[Saved entries]

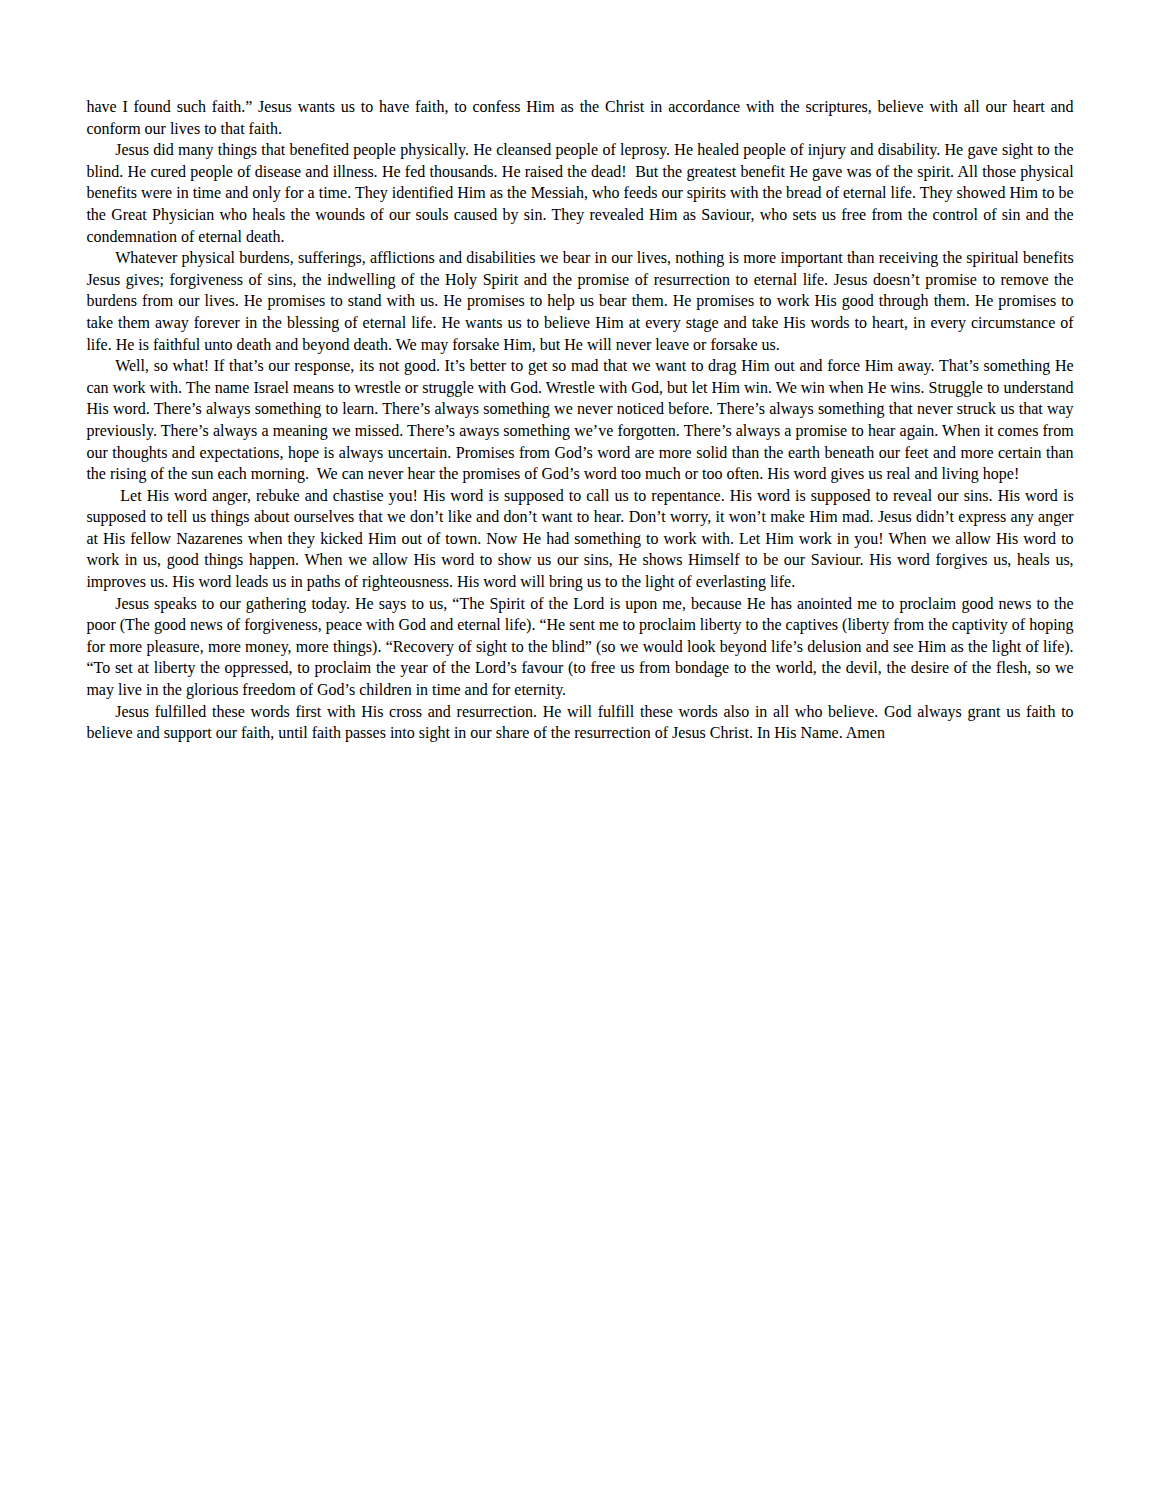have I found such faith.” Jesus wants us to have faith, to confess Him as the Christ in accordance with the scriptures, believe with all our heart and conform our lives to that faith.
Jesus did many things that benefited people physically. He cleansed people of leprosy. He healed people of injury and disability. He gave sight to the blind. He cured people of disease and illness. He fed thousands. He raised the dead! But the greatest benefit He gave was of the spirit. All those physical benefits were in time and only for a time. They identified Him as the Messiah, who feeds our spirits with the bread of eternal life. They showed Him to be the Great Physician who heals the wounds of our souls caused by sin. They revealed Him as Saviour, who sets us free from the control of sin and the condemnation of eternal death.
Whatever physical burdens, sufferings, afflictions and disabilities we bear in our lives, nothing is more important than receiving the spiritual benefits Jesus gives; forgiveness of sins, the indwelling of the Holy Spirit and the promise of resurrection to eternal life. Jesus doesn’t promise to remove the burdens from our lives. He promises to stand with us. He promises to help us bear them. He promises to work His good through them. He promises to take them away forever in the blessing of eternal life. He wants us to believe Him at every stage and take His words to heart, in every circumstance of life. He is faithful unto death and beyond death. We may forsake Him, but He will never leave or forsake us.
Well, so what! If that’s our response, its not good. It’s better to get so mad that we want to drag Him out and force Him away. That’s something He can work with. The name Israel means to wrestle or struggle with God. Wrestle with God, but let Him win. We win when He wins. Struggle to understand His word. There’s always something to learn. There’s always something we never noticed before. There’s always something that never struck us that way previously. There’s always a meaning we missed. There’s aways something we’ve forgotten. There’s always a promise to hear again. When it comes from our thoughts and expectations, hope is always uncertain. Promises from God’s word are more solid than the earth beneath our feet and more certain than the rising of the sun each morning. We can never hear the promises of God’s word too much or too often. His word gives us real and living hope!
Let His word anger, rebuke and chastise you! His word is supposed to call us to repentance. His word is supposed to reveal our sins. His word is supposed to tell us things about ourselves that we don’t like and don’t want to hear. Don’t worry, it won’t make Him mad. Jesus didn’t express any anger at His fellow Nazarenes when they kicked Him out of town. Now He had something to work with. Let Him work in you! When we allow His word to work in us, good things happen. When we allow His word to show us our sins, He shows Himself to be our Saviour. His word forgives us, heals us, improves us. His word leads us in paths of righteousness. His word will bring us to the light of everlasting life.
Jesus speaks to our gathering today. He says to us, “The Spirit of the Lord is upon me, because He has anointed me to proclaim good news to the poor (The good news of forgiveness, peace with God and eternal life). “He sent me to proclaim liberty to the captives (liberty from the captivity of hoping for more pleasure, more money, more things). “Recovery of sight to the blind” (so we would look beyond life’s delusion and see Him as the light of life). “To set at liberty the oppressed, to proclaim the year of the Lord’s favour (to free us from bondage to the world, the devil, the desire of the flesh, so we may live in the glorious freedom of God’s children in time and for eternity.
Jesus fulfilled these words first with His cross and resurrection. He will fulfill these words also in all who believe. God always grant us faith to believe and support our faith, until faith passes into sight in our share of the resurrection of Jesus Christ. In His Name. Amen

● **What you have to do**
Using the records above, restate word for word the lines from the one with "Jesus did many" through the one with "Well, so what!", both included.

● **Answer section**
Jesus did many things that benefited people physically. He cleansed people of leprosy. He healed people of injury and disability. He gave sight to the blind. He cured people of disease and illness. He fed thousands. He raised the dead! But the greatest benefit He gave was of the spirit. All those physical benefits were in time and only for a time. They identified Him as the Messiah, who feeds our spirits with the bread of eternal life. They showed Him to be the Great Physician who heals the wounds of our souls caused by sin. They revealed Him as Saviour, who sets us free from the control of sin and the condemnation of eternal death.
Whatever physical burdens, sufferings, afflictions and disabilities we bear in our lives, nothing is more important than receiving the spiritual benefits Jesus gives; forgiveness of sins, the indwelling of the Holy Spirit and the promise of resurrection to eternal life. Jesus doesn’t promise to remove the burdens from our lives. He promises to stand with us. He promises to help us bear them. He promises to work His good through them. He promises to take them away forever in the blessing of eternal life. He wants us to believe Him at every stage and take His words to heart, in every circumstance of life. He is faithful unto death and beyond death. We may forsake Him, but He will never leave or forsake us.
Well, so what! If that’s our response, its not good. It’s better to get so mad that we want to drag Him out and force Him away. That’s something He can work with. The name Israel means to wrestle or struggle with God. Wrestle with God, but let Him win. We win when He wins. Struggle to understand His word. There’s always something to learn. There’s always something we never noticed before. There’s always something that never struck us that way previously. There’s always a meaning we missed. There’s aways something we’ve forgotten. There’s always a promise to hear again. When it comes from our thoughts and expectations, hope is always uncertain. Promises from God’s word are more solid than the earth beneath our feet and more certain than the rising of the sun each morning. We can never hear the promises of God’s word too much or too often. His word gives us real and living hope!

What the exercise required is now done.